What are the different distance metrics used in KNN, and when would you choose one over the other?
- Answer: Common distance metrics include Euclidean, Manhattan, Minkowski, Chebyshev, Hamming, and Cosine Similarity. The choice depends on the nature of the data; for example, Euclidean is suitable for continuous numerical data, while Hamming is used for binary data.
Explain the concept of weighted averaging in KNN.
- Answer: Weighted averaging in KNN assigns different importance to each neighbor based on their distance. Closer neighbors may have higher weights, influencing the prediction more than farther ones. This helps capture the local structure of the data.
What are the strengths of the KNN algorithm?

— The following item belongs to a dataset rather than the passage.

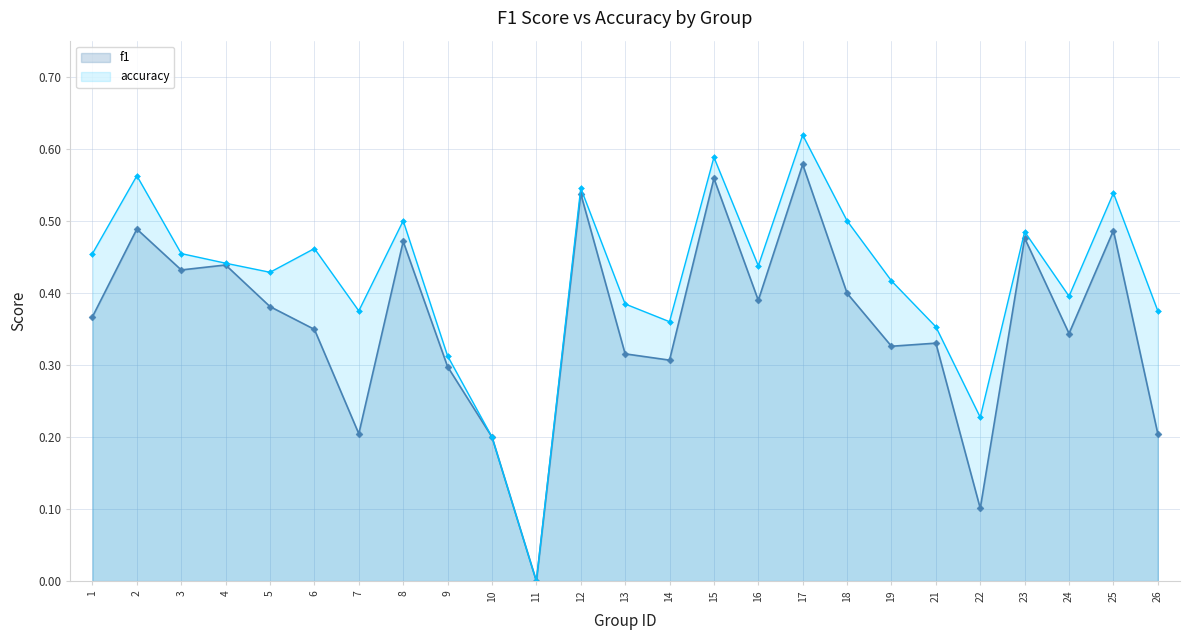

True or false: accuracy and f1 cross at least once.

False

- Answer: KNN is simple, intuitive, and effective for non-linear relationships. It requires no training period, making it suitable for dynamic datasets. It’s also non-parametric, meaning it makes no assumptions about the underlying data distribution.
Discuss the weaknesses of the KNN algorithm.
- Answer: KNN can be computationally intensive, especially with large datasets. It is sensitive to outliers and noisy data, and the optimal choice of K may vary depending on the dataset and problem, requiring careful tuning.
How does KNN handle imbalanced datasets?
- Answer: KNN is sensitive to imbalanced datasets, as the majority class may dominate predictions. Techniques like resampling, adjusting class weights, or using specialized distance metrics can help mitigate this issue.
Can KNN be used for regression tasks, and how does it differ from its classification counterpart?
- Answer: Yes, KNN can be used for regression. In regression, KNN predicts a continuous value by averaging or weighted averaging the target variable values of its K-nearest neighbors. The main difference lies in the nature of the predicted output.